Of course, the fact that we have had a net negative national savings rate for over a year, combined with the highest debt to GDP ratio in US history, doesn't exactly put us in good shape to bid against Europe and China, does it?
Also consider the nature of the "GDP," when the majority of Americans live off the discretionary income of other Americans. As Americans have to spend more money on energy and food (and other items), what is left of their "discretionary" income is going to shrink rapidly.
WestText I agree with you 100%.
As far as being the richest as long as the petrodollar reigns supreme we are. The could end at any moment. It should have ended years ago if Japan had clean up their act and with the new Euro. America has taken advantage of the fact the world did not move to a basket currency for world trade.
I think we are the richest country in the world right now but a lot of this wealth is from selling debts we will never repay to suckers around the world.

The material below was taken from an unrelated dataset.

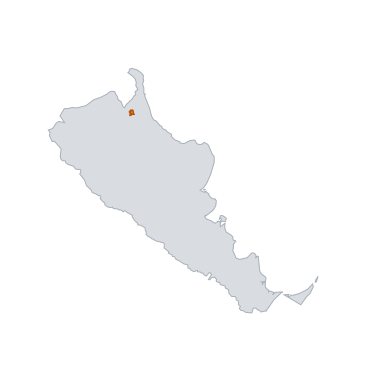 Saladas, Corrientes, Argentina (highlighted), rotated 303°
{"feature_id": "61730980B15780158540393", "entity_name": "Saladas", "entity_type": "district", "adm_level": 2, "iso_a3": "ARG", "parent_name": "Argentina", "parent_adm1": "Corrientes", "projection": "natural_earth1", "projection_center": [-58.717, -28.241], "detail": "fine", "context": "in_parent", "style": "filled", "palette": "amber", "viewbox_px": 384, "rotation_deg": 303, "n_neighbors": 0, "source": "geoboundaries", "source_scale": "gbopen_adm2", "svg_char_len": 4691}
<svg xmlns="http://www.w3.org/2000/svg" viewBox="0 0 384 384"><g transform="rotate(303 192 192)"><path d="M233.6,116.7L231.6,120.5L232.1,123.1L230.2,129.1L230.7,130.2L229.1,133.1L229.7,136.2L228.9,139.1L229.2,142.9L228.6,144.0L227.3,144.3L226.4,149.5L227.5,154.5L226.5,155.4L228.4,159.1L234.0,162.3L236.8,165.5L236.9,166.8L235.4,168.9L235.2,170.5L236.1,172.8L237.5,174.3L240.2,175.1L240.6,178.4L240.1,180.5L235.0,187.9L233.9,191.1L229.1,194.4L216.7,198.1L207.1,199.6L201.6,199.3L197.9,197.8L198.3,201.9L200.1,203.1L199.1,203.2L199.9,204.0L199.5,207.4L198.4,208.0L197.6,210.8L197.7,213.3L198.8,215.3L197.7,217.3L193.5,219.4L188.6,219.8L179.4,216.6L179.8,216.1L179.3,215.9L177.8,216.5L177.2,219.3L178.3,223.6L178.1,227.4L178.7,228.6L182.0,230.0L181.8,231.6L182.9,231.7L185.3,231.4L185.6,230.2L184.3,229.7L187.5,228.7L188.8,230.3L188.9,234.2L188.4,235.2L185.9,235.9L185.2,235.7L183.7,233.0L182.5,232.5L178.9,233.9L178.5,234.7L183.8,236.7L180.0,238.7L177.1,242.3L177.1,248.9L176.5,250.7L174.4,252.4L174.1,253.6L174.8,254.4L174.6,255.6L170.6,255.2L167.7,257.2L165.2,257.9L160.6,265.2L161.5,268.8L166.9,274.0L173.6,275.4L174.5,277.1L174.3,279.1L173.5,280.4L171.1,281.5L173.2,281.5L174.2,282.6L162.6,291.8L161.2,294.5L160.7,300.0L159.8,301.2L157.4,302.2L155.8,301.1L154.4,299.1L154.5,300.7L152.3,301.3L155.0,301.4L156.3,302.7L152.7,304.8L151.7,306.6L151.4,309.1L150.1,310.6L151.1,310.3L152.4,315.3L149.6,315.6L153.1,316.4L157.4,322.1L157.1,322.5L156.9,321.9L146.3,319.4L132.2,319.0L132.3,318.3L128.9,315.2L129.5,313.0L128.8,311.2L129.4,309.5L128.8,307.5L127.6,306.8L123.1,308.0L120.3,302.4L120.3,299.4L119.4,297.5L120.1,295.1L122.4,294.9L122.9,292.3L125.8,290.3L125.7,287.8L127.4,286.4L127.8,285.2L126.0,282.0L127.0,278.4L130.0,275.8L129.6,272.4L131.2,270.7L129.7,266.2L131.4,264.3L130.4,263.3L130.3,260.9L132.0,260.2L133.0,257.6L131.1,255.3L127.9,254.6L127.6,253.4L133.5,253.3L134.1,251.4L133.7,250.3L129.2,249.8L129.1,247.2L130.0,245.6L129.1,244.0L129.4,242.5L128.1,240.2L129.2,239.2L126.2,236.9L126.0,233.0L126.6,232.1L126.1,230.0L128.6,228.1L127.3,224.4L127.2,217.4L126.7,215.5L128.2,212.6L127.3,210.7L128.4,209.2L127.8,205.6L129.2,205.3L129.9,199.0L133.2,197.2L133.9,195.9L131.2,188.0L131.3,185.1L130.8,183.7L131.3,182.0L130.7,179.4L131.6,176.4L133.9,175.2L134.0,174.1L136.4,172.1L136.1,167.0L134.9,164.4L136.1,163.5L136.8,159.6L138.5,155.5L140.0,154.8L139.5,150.1L139.9,145.9L137.9,145.1L138.3,142.2L137.5,141.4L137.0,138.3L135.6,135.5L135.5,134.2L136.2,133.4L134.7,132.3L133.6,129.8L133.7,127.4L133.9,125.8L135.5,124.6L135.2,123.5L136.4,118.6L138.1,118.3L138.9,116.6L138.0,115.7L138.1,112.8L137.2,108.6L138.7,106.5L139.9,100.0L143.5,95.4L145.9,88.1L147.9,88.0L150.0,86.4L147.8,81.7L149.1,78.7L147.5,72.4L147.9,70.0L149.1,68.7L147.7,66.3L148.1,64.3L150.1,62.1L157.0,58.7L159.6,49.0L158.1,47.3L161.8,41.6L164.6,40.6L165.7,37.7L169.3,40.5L175.4,40.6L178.5,41.7L180.8,47.3L183.9,39.8L192.4,39.5L194.2,42.3L197.4,45.3L199.7,49.5L206.8,56.1L215.8,59.3L221.4,63.7L227.8,67.4L231.0,68.3L233.5,70.9L234.0,72.8L232.6,74.4L231.5,77.3L229.8,78.9L229.1,80.8L229.2,83.2L225.8,87.9L225.9,89.6L229.3,89.2L237.6,91.1L241.6,91.1L242.8,91.9L245.0,89.7L248.5,90.6L250.8,86.7L253.0,86.0L255.5,83.4L256.7,80.1L257.2,73.2L258.6,73.7L260.9,72.7L262.9,74.1L264.6,79.9L264.1,85.6L263.2,87.8L260.7,89.1L259.3,90.7L255.4,91.9L253.2,94.8L248.4,98.0L248.6,99.7L247.1,99.6L238.9,111.1L233.6,116.7ZM156.7,344.7L155.9,325.2L158.8,329.0L157.5,328.8L157.1,330.6L159.4,331.0L160.6,333.3L165.8,337.6L173.2,341.9L180.6,343.2L178.6,345.3L171.5,346.3L167.2,345.2L156.7,344.7ZM183.5,344.5L185.7,343.7L190.0,343.6L184.4,345.2L183.5,344.5ZM201.1,200.9L201.1,201.8L199.7,200.5L201.1,200.9Z" fill="#d9dde1" stroke="#a8b0b8" stroke-width="1"/><path d="M228.2,98.1L227.9,97.6L227.8,97.4L228.0,97.2L227.2,96.0L227.1,95.9L226.9,95.9L226.7,95.9L226.4,96.0L226.2,96.1L225.9,96.2L225.9,96.3L225.7,96.3L225.7,96.5L225.6,96.4L225.6,96.5L225.4,96.5L225.5,96.6L225.4,96.6L225.2,96.7L225.2,96.8L224.9,96.9L224.9,97.0L224.7,97.2L224.5,97.3L224.4,97.3L224.4,97.2L224.3,97.3L224.3,97.2L224.3,97.3L224.2,97.4L224.2,97.5L223.9,97.7L224.0,97.7L223.9,97.6L223.7,97.7L223.6,97.8L223.6,97.7L223.6,97.8L223.4,97.8L223.2,97.9L222.9,98.0L222.7,98.1L222.8,98.2L222.7,98.3L222.7,98.5L222.8,98.6L223.0,98.8L223.2,99.0L223.4,98.9L223.5,98.8L223.8,98.8L223.8,98.7L224.0,98.7L224.2,98.4L224.3,98.4L224.7,99.3L224.7,99.5L224.8,99.7L224.8,99.8L225.1,99.9L225.2,100.1L225.1,100.3L225.5,100.9L225.6,100.7L225.8,100.6L226.0,100.4L226.0,100.2L226.2,99.9L226.3,99.9L226.4,99.7L226.5,99.6L226.7,99.4L226.8,99.3L227.0,99.3L227.1,99.2L227.3,99.0L227.3,98.9L227.5,98.7L227.8,98.5L227.9,98.4L228.0,98.3L228.2,98.1Z" fill="#f59e0b" stroke="#b45309" stroke-width="1.5"/></g></svg>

I also have serious doubts on how long we can maintain this financial scheme. As I learn more about how wealthy America has in many ways leveraged its middle class to allow it to control the majority of the worlds international corporations I've become convinced that chances for a real response to peak oil from the US is basically zero.
Once you realize that many American companies make more money outside the US than inside you realize the full extent of the problems we face.
Basically they no longer care about the American consumer and are happy to pump them for their last dime. And of course the American consumer is quite happy to be pumped.
This situation is quite relevant to peak oil since we are suggesting a major investment on the part of the American government which would of course mean additional taxes and investment on the part our our corporations. They have no interest in the long term survival of the American consumer.
No grand conspiracy is needed for this to happen its a side effect of globalization. In a global economy worker pay is driven down too the global mean.
This added with WT export land model implies that at some point the US will become a second world nation
with demographics similar to Brazil.
We probably will see our oil consumption drop at that point but its not a pleasant way to achieve the goal. Any chance of a rational response to peak oil from the American goverment assumes that they care I see no indication that this is the case.
There are several ways to look at this.
One way is to look at it from currency point of view:
Prior to 2006, the situation was a lot different than post 2006, so let's go back to 2005. If the world's economy is frozen and all assets are liquidated to payoff all debts, US will have a positive cash balance. Post 2006, US foreign earnings will no longer compensate our account deficit. So from a currency point of view, we are living on past capital accumulations/savings starting from 2006.
A second way to look at it is ability of US citizens to payoff debt, US citizens own more assets than all US debt combined. US income is also quite high, so no danger of defaulting. This is only a valid way to look at it due to US debt is denominated in USD, so currency depreciations do not alter US ability to repay debt. Other states do not have this luxury. As the more money they paydown US denominated debt, the less their own currency are worth and the more money they need. Of course, they get around this by dealing with hardcurrency.
There are more ways to look at it. The point being it is not too late for US to get their act together. Not like they will, but they are not at the point of insolvency or close to it.
Where did you get $50Trillion?
I would hope with an annual $13+Trillion revenue economy that assets are at least value 4 times revenue.
I don't know what you think our assets are. I also have no idea why you think we are not bankrupt. All the methods that I mentioned points to US being in a bad position going forward.